- **PROBLEM**
Reproduce the records below exactly as given.

- **RECORDS SHOWN**
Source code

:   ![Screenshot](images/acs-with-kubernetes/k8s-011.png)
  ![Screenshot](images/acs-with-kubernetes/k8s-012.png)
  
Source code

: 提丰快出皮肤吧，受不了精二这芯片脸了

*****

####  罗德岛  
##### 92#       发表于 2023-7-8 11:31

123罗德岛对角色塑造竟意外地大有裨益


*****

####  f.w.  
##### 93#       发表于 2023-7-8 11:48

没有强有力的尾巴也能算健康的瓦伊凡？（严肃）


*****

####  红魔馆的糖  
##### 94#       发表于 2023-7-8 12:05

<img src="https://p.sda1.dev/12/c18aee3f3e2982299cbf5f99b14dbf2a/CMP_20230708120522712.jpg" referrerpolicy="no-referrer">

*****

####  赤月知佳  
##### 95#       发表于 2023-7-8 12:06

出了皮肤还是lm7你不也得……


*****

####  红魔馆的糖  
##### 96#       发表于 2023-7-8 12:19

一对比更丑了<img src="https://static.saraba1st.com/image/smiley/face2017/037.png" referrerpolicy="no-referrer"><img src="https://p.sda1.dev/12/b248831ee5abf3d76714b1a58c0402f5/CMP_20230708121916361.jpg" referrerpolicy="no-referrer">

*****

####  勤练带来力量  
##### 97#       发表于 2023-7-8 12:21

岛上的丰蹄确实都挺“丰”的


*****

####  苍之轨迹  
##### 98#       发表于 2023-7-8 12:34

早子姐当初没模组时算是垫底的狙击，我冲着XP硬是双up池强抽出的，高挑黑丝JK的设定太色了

- **ANSWER TO THIS EXERCISE**
Source code

:   ![Screenshot](images/acs-with-kubernetes/k8s-011.png)
  ![Screenshot](images/acs-with-kubernetes/k8s-012.png)
  
Source code

: 提丰快出皮肤吧，受不了精二这芯片脸了

*****

####  罗德岛  
##### 92#       发表于 2023-7-8 11:31

123罗德岛对角色塑造竟意外地大有裨益


*****

####  f.w.  
##### 93#       发表于 2023-7-8 11:48

没有强有力的尾巴也能算健康的瓦伊凡？（严肃）


*****

####  红魔馆的糖  
##### 94#       发表于 2023-7-8 12:05

<img src="https://p.sda1.dev/12/c18aee3f3e2982299cbf5f99b14dbf2a/CMP_20230708120522712.jpg" referrerpolicy="no-referrer">

*****

####  赤月知佳  
##### 95#       发表于 2023-7-8 12:06

出了皮肤还是lm7你不也得……


*****

####  红魔馆的糖  
##### 96#       发表于 2023-7-8 12:19

一对比更丑了<img src="https://static.saraba1st.com/image/smiley/face2017/037.png" referrerpolicy="no-referrer"><img src="https://p.sda1.dev/12/b248831ee5abf3d76714b1a58c0402f5/CMP_20230708121916361.jpg" referrerpolicy="no-referrer">

*****

####  勤练带来力量  
##### 97#       发表于 2023-7-8 12:21

岛上的丰蹄确实都挺“丰”的


*****

####  苍之轨迹  
##### 98#       发表于 2023-7-8 12:34

早子姐当初没模组时算是垫底的狙击，我冲着XP硬是双up池强抽出的，高挑黑丝JK的设定太色了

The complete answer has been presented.